All elements of this architecture must log activity to a central log server that is used to analyze the data for unauthorized activity. Activity which must be logged includes, at a minimum, all the event types listed in Pub. 1075 Section 22.214.171.124. Additional log information provided by the firewall, IPS and, database must also be forwarded and analyzed.
FTI must not remain resident on the IVR application server after the data is passed through the system to the customer. The application must immediately delete any FTI that is stored on the server as part of a transaction.
The connection from the backend database to the IVR system must be encrypted as the FTI is transmitted between the two systems.
Access to the database from the application must be restricted to specific database tables, rows and columns that contain FTI and that access must be read only. There should be no ability to overwrite data in the database from the application.
Each system within the architecture that processes, stores or transmits FTI to an external customer through the IVR system must be hardened in accordance with Pub. 1075 policy. The Pub. 1075 policy can be met by utilizing the Safeguards Computer Security Evaluation Matrix (SCSEM) to configure the security settings for the applicable operating system and software that runs the IVR system. These SCSEMs are available for download from the IRS Safeguards web site.

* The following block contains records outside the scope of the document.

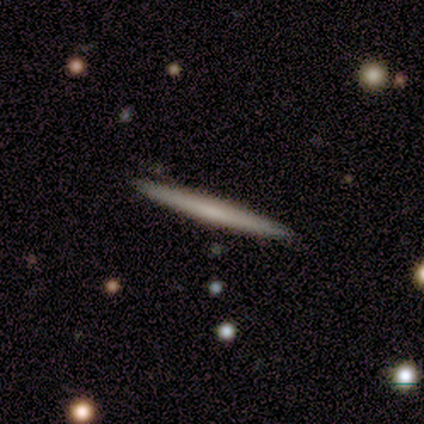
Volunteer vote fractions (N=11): Q: Smooth or featured?
A: smooth (73%); runner-up: featured or disk (27%)
Q: How rounded?
A: cigar-shaped (100%)
Q: Merging?
A: none (91%); runner-up: merger (9%)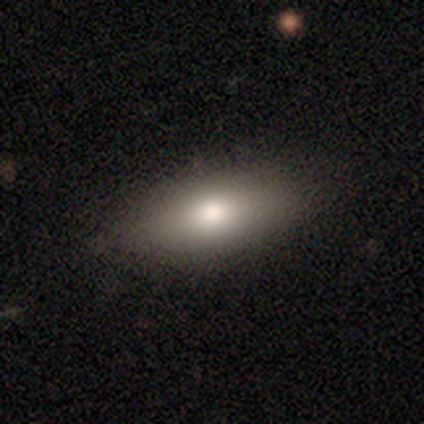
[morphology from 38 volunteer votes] This appears to be a smooth galaxy with no disk features (74%) that is in between round and cigar-shaped (79%). Merging: none (85%).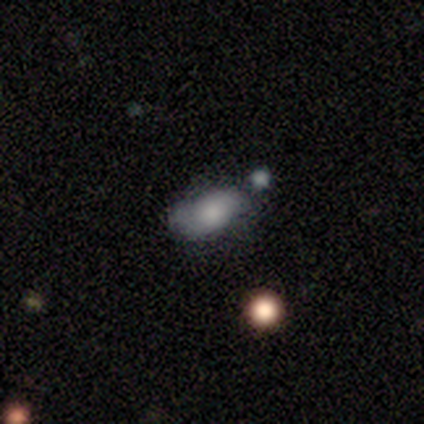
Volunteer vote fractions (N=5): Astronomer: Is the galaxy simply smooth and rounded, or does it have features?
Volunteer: smooth — 60% (runner-up: featured or disk, 40%).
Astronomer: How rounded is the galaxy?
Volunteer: in between — 100%.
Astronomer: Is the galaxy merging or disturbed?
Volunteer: none — 60% (runner-up: minor disturbance, 40%).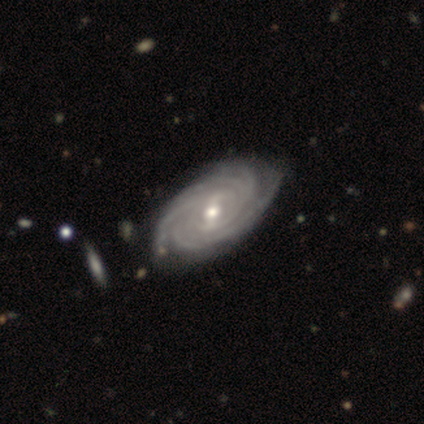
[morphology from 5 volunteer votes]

The IVR system must also provide role-based authorization capabilities for controlling access to its menu-driven administration utilities to authorized agency system administrators only.
Risk Assessment and Vulnerability Scanning
Agencies are required to conduct a risk assessment (or update an existing risk assessment, if one exists) to assess the external and internal risk to FTI present in the system. Subsequently, the risk assessment must be reviewed annually to account for changes to the environment. The implementation and an evaluation of the associated risks should be part of the risk assessment.
As with all other systems that process FTI, agencies must conduct monthly vulnerability scanning of the IVR system architecture.
Callers to the agency’s IVR telephone lines to access FTI must have to pass a strong authentication mechanism. The authentication must use at least two pieces of information to verify the identity, one of which must be a shared secret only known to the parties involved, and issued by the agency directly to the customer.
Examples of shared secrets include: a unique username, Personal Identification Number (PIN), password or passphrase issued by the agency to the customer through a secure mechanism. Case number does not meet the standard as a shared secret because that case number is likely on all case documents the customer receives and does not provide assurance that it is only known to the parties involved in the communication.
For example, taxpayers who call the IRS toll-free telephone lines are required to answer at least five, but as many as seven questions before the assistor can discuss account information.
Lastly, it is required that all communications that occur between the IVR and external customers should precede with a warning message indicating that the agency is protecting all FTI and PII within the organization; however, there is a risk associated with the transmission of FTI and PII across the unencrypted public telephone network. If they are willing to accept the risk associated with this transmission they should acknowledge their acceptance or terminate the call and conduct their business at a secure agency location.